▶ **TASK DIRECTIONS**: Below are records to be transcribed exactly; any pictures should be left out.
....
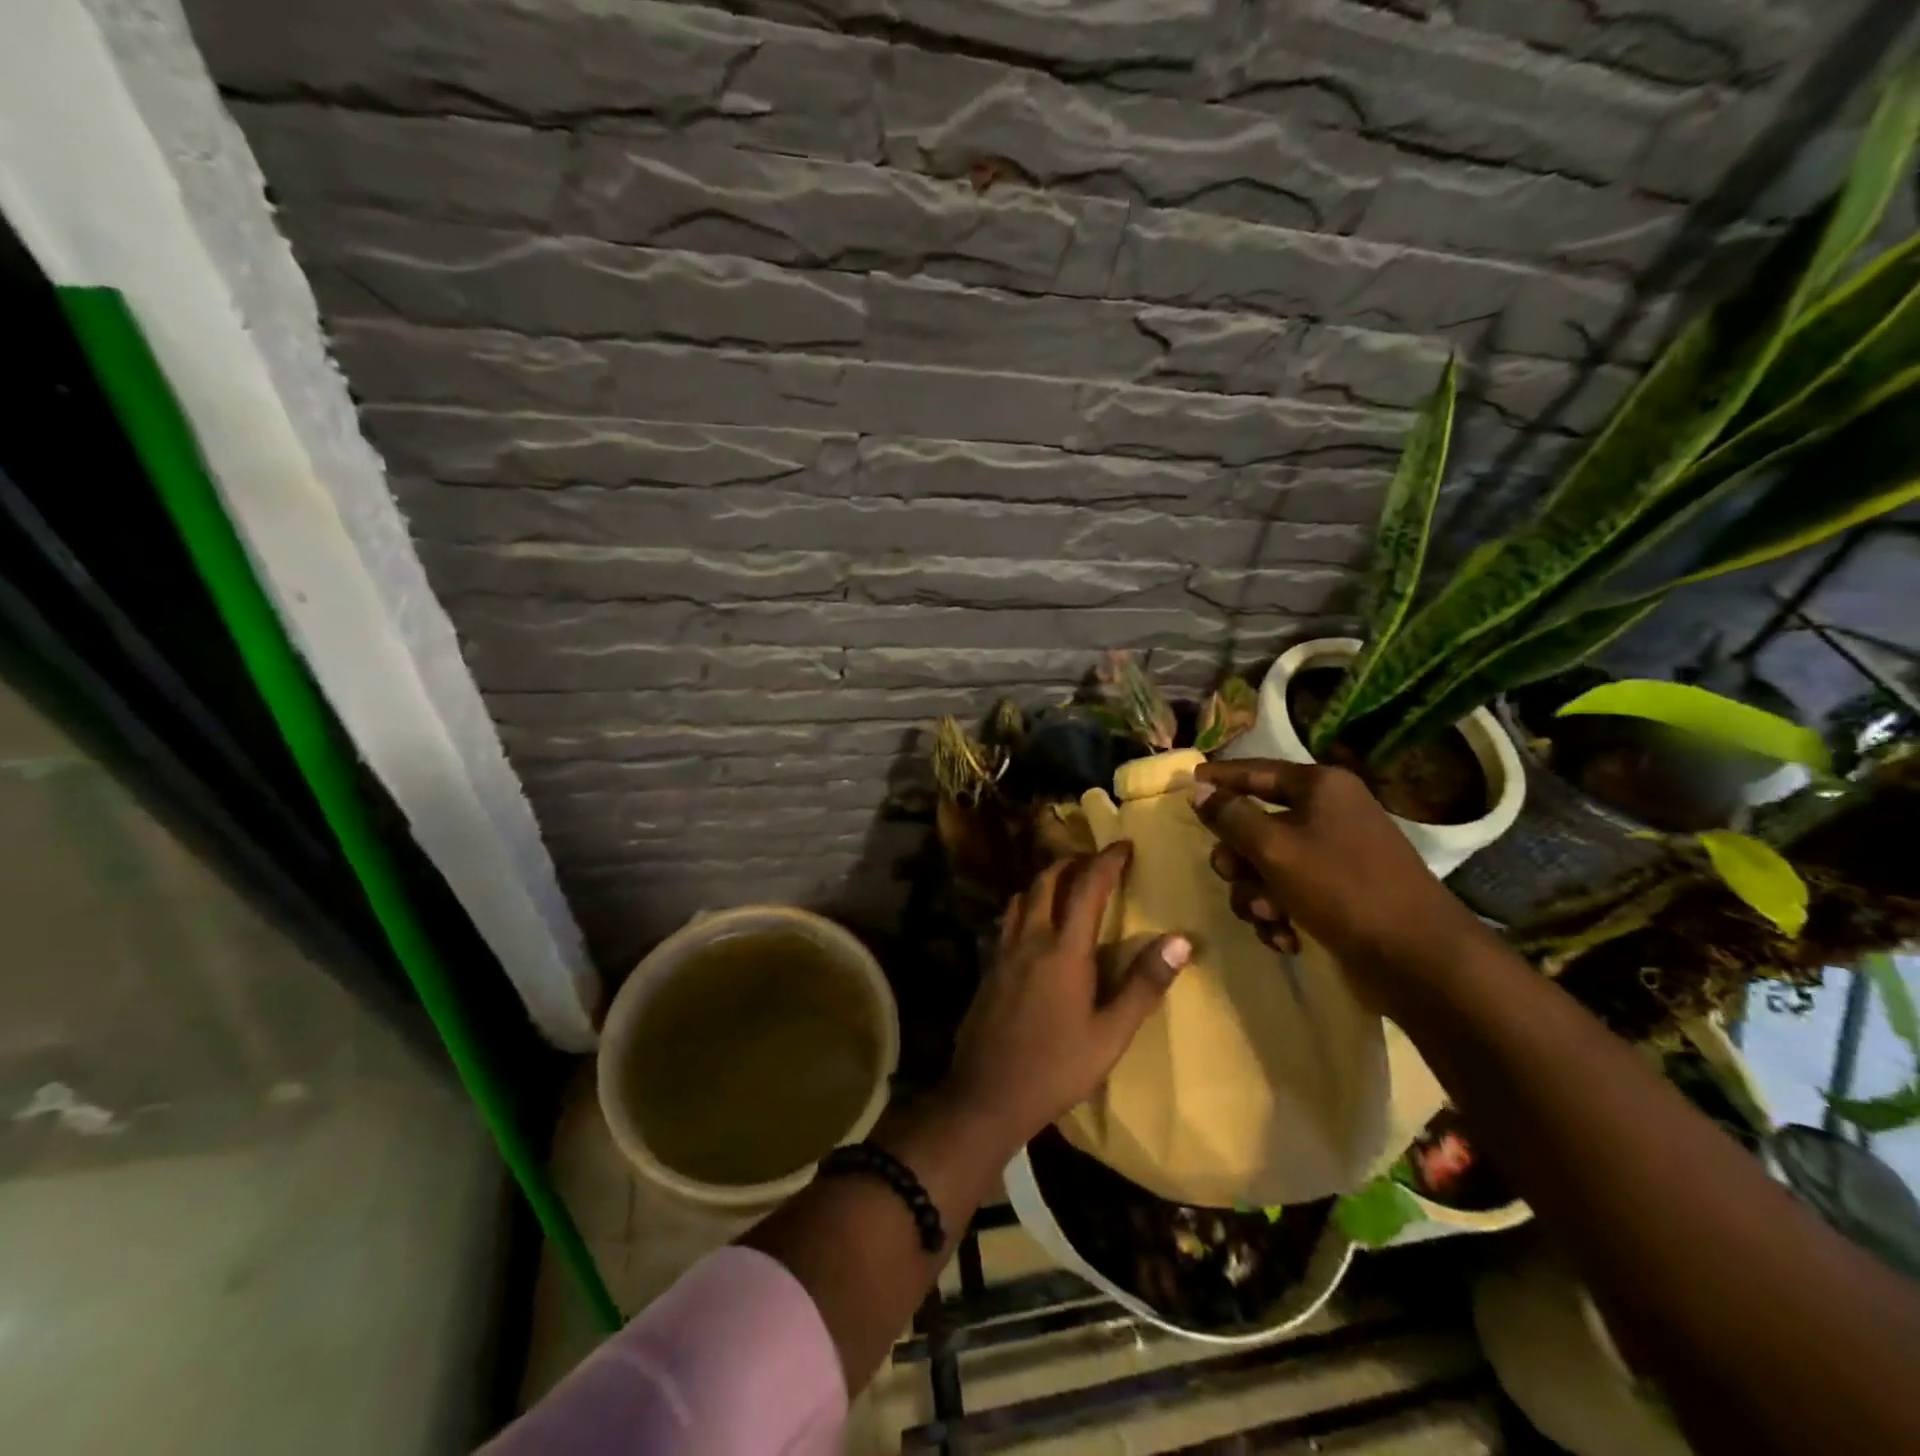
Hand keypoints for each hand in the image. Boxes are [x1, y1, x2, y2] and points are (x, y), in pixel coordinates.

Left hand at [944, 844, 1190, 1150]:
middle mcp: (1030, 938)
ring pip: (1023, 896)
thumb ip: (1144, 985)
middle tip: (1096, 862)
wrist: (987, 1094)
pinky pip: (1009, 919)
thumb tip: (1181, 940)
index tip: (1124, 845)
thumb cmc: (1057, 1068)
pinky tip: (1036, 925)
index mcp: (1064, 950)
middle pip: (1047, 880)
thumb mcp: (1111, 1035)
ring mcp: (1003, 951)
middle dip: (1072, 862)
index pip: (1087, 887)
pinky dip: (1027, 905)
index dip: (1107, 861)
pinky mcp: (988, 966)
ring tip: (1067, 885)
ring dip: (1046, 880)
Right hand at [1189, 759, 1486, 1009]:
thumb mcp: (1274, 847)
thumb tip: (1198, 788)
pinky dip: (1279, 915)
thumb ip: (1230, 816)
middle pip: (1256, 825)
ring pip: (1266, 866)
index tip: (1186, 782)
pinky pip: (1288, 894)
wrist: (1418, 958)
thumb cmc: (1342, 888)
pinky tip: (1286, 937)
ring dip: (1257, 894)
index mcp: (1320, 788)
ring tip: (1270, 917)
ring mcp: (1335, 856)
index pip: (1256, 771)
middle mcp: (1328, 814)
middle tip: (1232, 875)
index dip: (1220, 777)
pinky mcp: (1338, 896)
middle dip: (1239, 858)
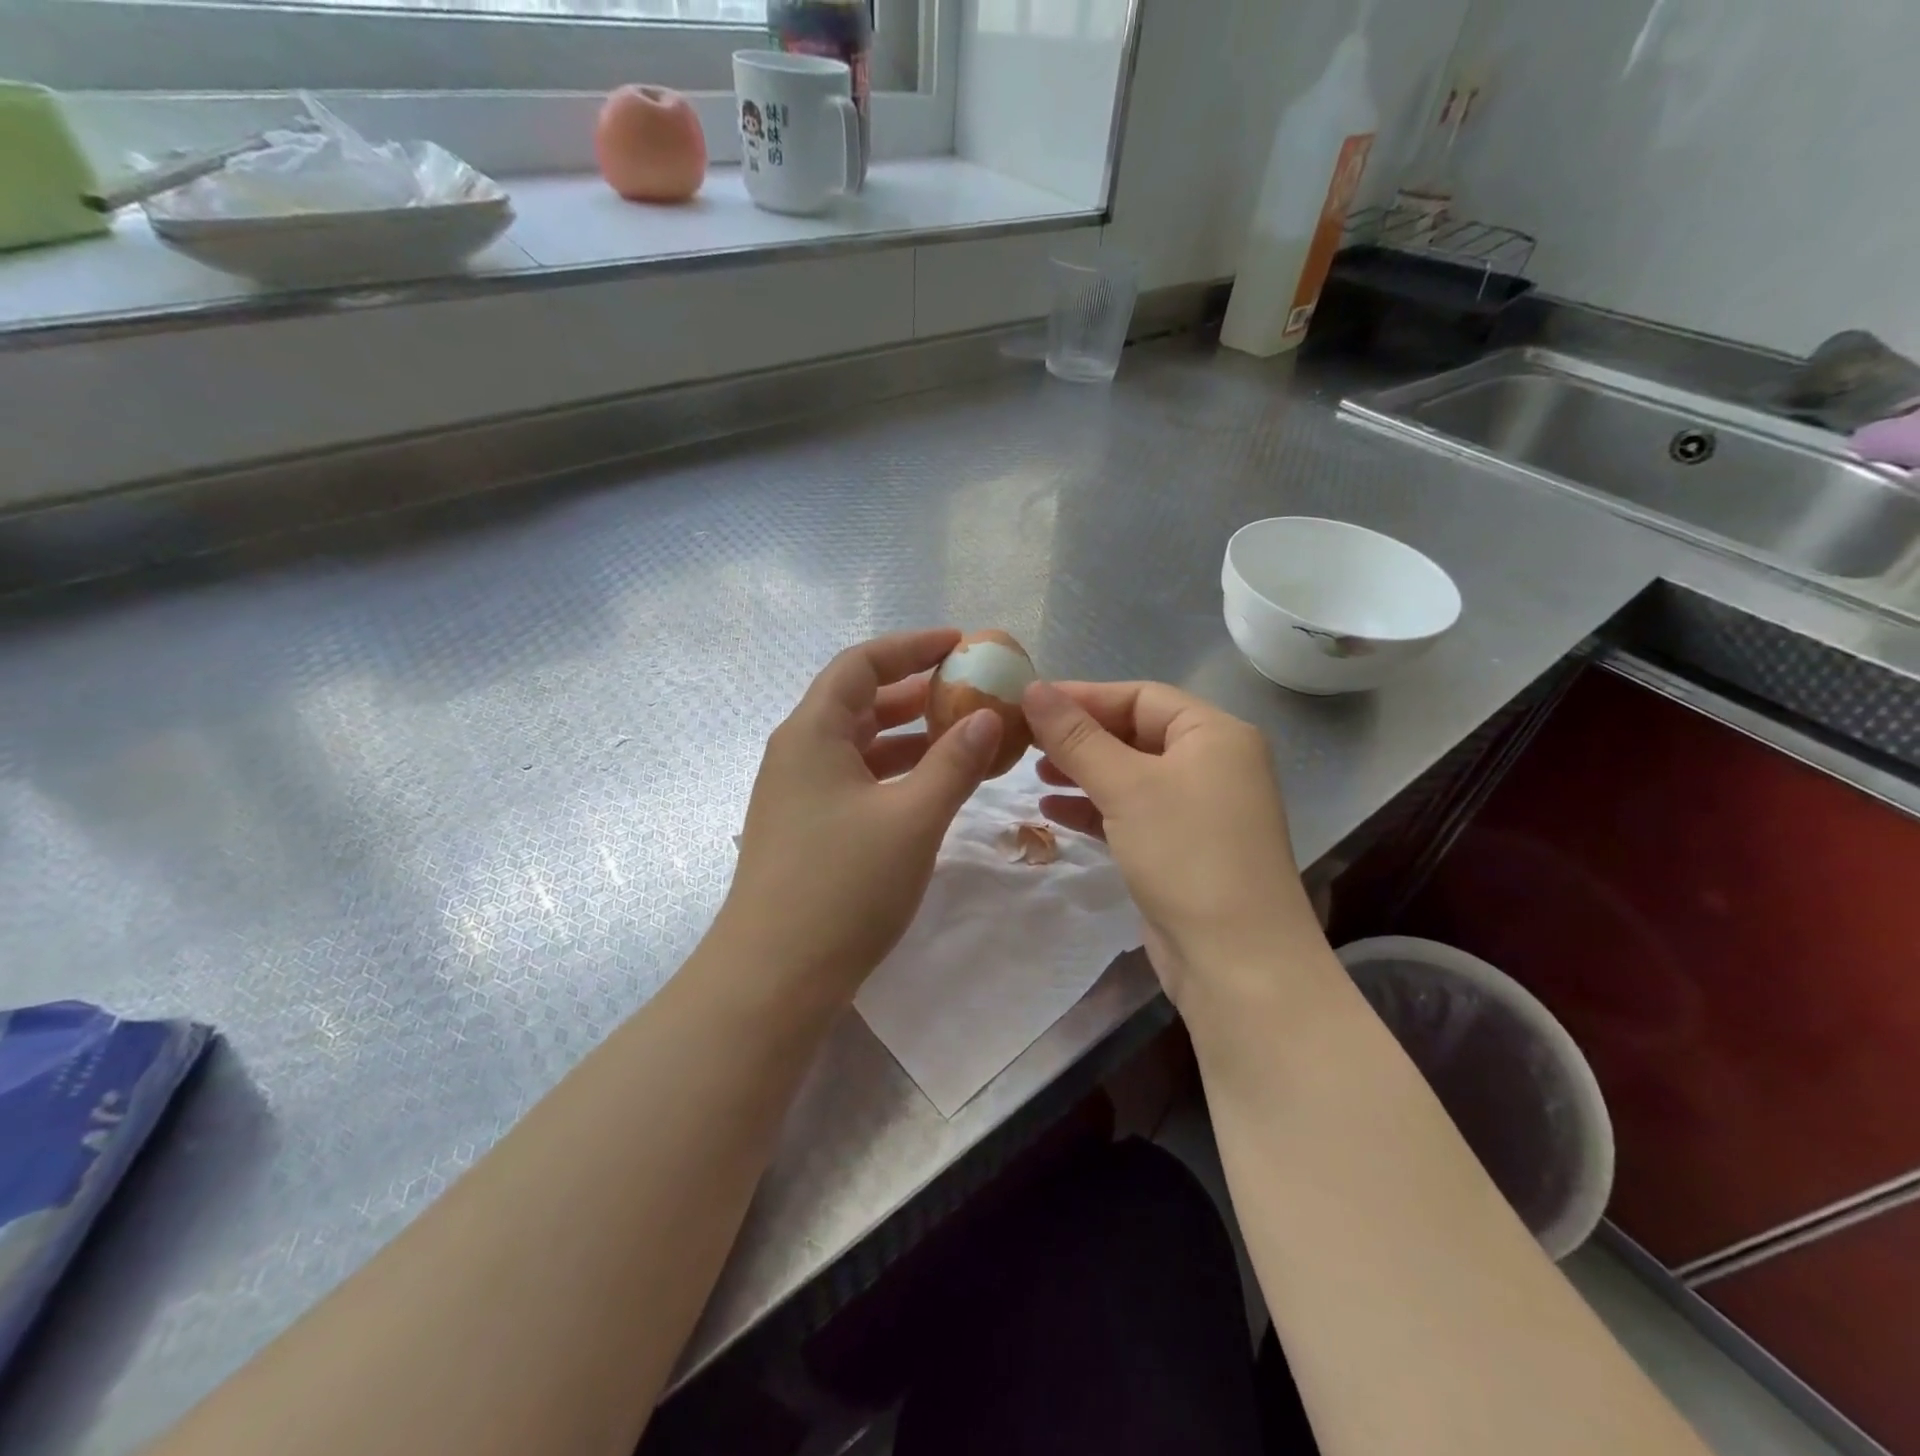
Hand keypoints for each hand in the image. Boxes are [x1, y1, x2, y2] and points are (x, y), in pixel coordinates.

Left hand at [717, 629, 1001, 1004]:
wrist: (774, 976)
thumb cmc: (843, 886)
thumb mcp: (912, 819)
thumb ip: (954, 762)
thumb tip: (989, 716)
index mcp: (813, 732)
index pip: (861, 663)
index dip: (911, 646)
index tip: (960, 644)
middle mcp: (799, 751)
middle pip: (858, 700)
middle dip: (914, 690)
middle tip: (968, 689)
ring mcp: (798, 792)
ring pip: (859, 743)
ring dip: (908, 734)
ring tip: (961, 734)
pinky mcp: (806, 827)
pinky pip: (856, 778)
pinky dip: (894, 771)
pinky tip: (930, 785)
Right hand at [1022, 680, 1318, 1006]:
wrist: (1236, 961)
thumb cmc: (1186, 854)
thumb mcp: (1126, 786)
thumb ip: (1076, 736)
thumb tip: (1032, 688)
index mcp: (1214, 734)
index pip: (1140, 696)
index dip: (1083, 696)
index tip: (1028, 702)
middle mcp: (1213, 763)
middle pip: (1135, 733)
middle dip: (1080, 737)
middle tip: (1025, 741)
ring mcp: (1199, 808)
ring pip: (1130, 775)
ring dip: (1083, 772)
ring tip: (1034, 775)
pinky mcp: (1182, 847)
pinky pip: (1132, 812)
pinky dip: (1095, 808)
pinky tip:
....
▶ **TASK RESULT**:
Hand keypoints for each hand in the image. Boxes are [x1, y1, x2, y2] and points are (x, y), in pixel coordinates.

Left hand at [944, 844, 1190, 1150]:
middle mcp: (1030, 938)
ring pip: (1023, 896)
thumb ip: (1144, 985)
middle tip: (1096, 862)
wrist: (987, 1094)
pinky pip: (1009, 919)
thumb tip: (1181, 940)
index tip: (1124, 845)
thumb cmc: (1057, 1068)
pinky tip: (1036, 925)
index mcp: (1064, 950)
middle pip: (1047, 880)
thumb mcp: (1111, 1035)
ring mcp: (1003, 951)
middle dip: (1072, 862)
index pip: (1087, 887)
pinky dip: (1027, 905)
index dip: (1107, 861)
pinky mcp: (988, 966)
ring tip: (1067, 885)
ring dip: (1046, 880)
Right hand at [1189, 759, 1486, 1009]:
thumb mcp: (1274, 847)
thumb tip: (1198, 788)
pinky dip: (1279, 915)
thumb ip: (1230, 816)
middle pip: (1256, 825)
ring pip: (1266, 866)
index tip: (1186, 782)
pinky pip: (1288, 894)
wrist: (1418, 958)
thumb cmc: (1342, 888)
pinky tip: (1286, 937)
ring dip: (1257, 894)
index mcp: (1320, 788)
ring tip: (1270, 917)
ring mcp: (1335, 856)
index pip: (1256, 771)
middle mcp: (1328, 814)
middle tip: (1232, 875)
index dip: (1220, 777)
pinky mcp: (1338, 896)
middle dip: (1239, 858)
Hand keypoints for each hand in the image. Boxes are [x1, y1, x2, y2] and points are (x, y), in pixel coordinates.

Left hand at [717, 629, 1001, 1004]:
wrist: (774, 976)
thumb cmc: (843, 886)
thumb mcp: (912, 819)
thumb ip: (954, 762)
thumb tip: (989, 716)
index mcp: (813, 732)
index pip: (861, 663)
index dip: (911, 646)
index tip: (960, 644)
middle mcp: (799, 751)
middle pip: (858, 700)
middle dip: (914, 690)
middle tip: (968, 689)
ring mcp: (798, 792)
ring pip: (859, 743)
ring dip: (908, 734)
ring tip: (961, 734)
pinky mcp: (806, 827)
pinky pip: (856, 778)
pinky dip: (894, 771)
pinky tip: (930, 785)
Right hand at [1022, 680, 1318, 1006]:
wrist: (1236, 961)
thumb cmc: (1186, 854)
thumb mcp: (1126, 786)
thumb ip: (1076, 736)
thumb tip: (1032, 688)
index mcp: (1214, 734)
index pip: (1140, 696)
index dip: (1083, 696)
index tip: (1028, 702)
middle mcp: (1213, 763)
middle pip: (1135, 733)
middle dip: (1080, 737)
middle tip: (1025, 741)
ring mcp: (1199, 808)
ring pip: (1130, 775)
ring dip: (1083, 772)
ring tip: (1034, 775)
pinky mcp: (1182, 847)
pinky pip: (1132, 812)
pinky dip: (1095, 808)
pinky tip:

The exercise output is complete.